What needs to be done >>
A faithful copy of all the data is required; pictures should not be included.

Extracted data >>
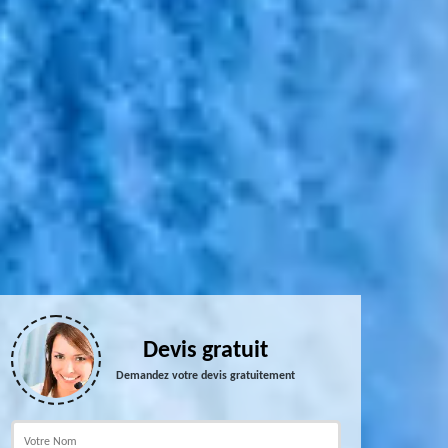
Devis gratuit
Demandez votre devis gratuitement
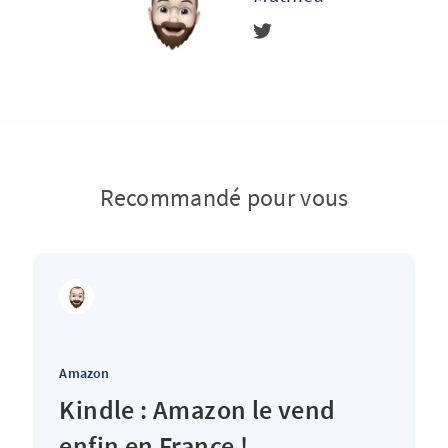
Recommandé pour vous
Amazon
Kindle : Amazon le vend
enfin en France !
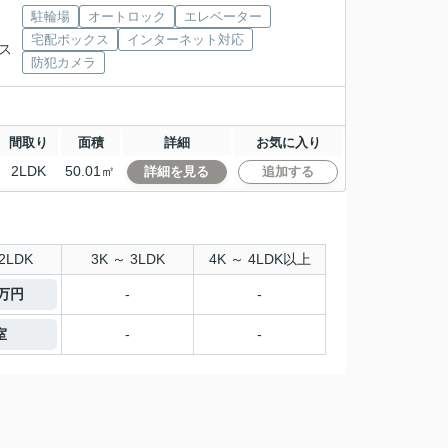
駐輪場
オートロック
エレベーター
宅配ボックス
インターネット対応
バス
防犯カメラ
間取り
面積
詳細
お気に入り
2LDK
50.01㎡
詳細を見る
追加する
2LDK
3K ～ 3LDK
4K ～ 4LDK以上
6万円
-
-
室
-
-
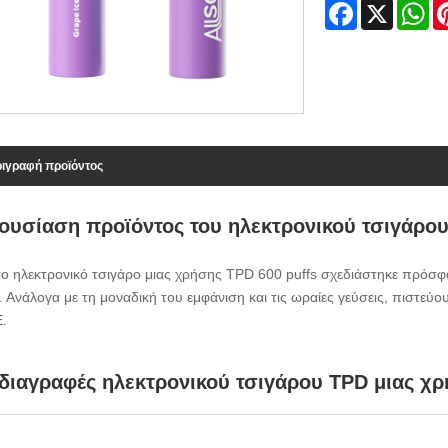
Facebook
X
Wh
ιγραφή προϊόντος
ουσίαση προϊόντος του ηλεκτρονικού τσιγάρου
το ηλεκτρονικό τσιγάρο μιας χρήσης TPD 600 puffs σχεδιάστηκε πρόσ
 Ανάλογα με τη μοναδική του εμφάνιση και τις ωραίες γεύσεις, πιστεύο
Ε.
διαγραφές ηλεκτρονικού τσιγάρου TPD μιας χρ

Written answer >>
Devis gratuit
Demandez votre devis gratuitement
Recommandé pour vous
Amazon
Kindle : Amazon le vend
enfin en France !
駐輪場
オートロック
エレベーター
宅配ボックス
インターネット対応
バス
防犯カメラ
間取り
面積
詳細
お気に入り
2LDK
50.01㎡
詳細を見る
追加する
2LDK
3K ～ 3LDK
4K ～ 4LDK以上
6万円
-
-
室
-
-
Facebook
X
Wh
ιγραφή προϊόντος
ουσίαση προϊόντος του ηλεκτρονικού τσιγάρου
το ηλεκτρονικό τσιγάρο μιας χρήσης TPD 600 puffs σχεδιάστηκε πρόσ
 Ανάλογα με τη μοναδική του εμφάνιση και τις ωραίες γεύσεις, πιστεύο
Ε.
διαγραφές ηλεκτρονικού τσιγάρου TPD μιας χρ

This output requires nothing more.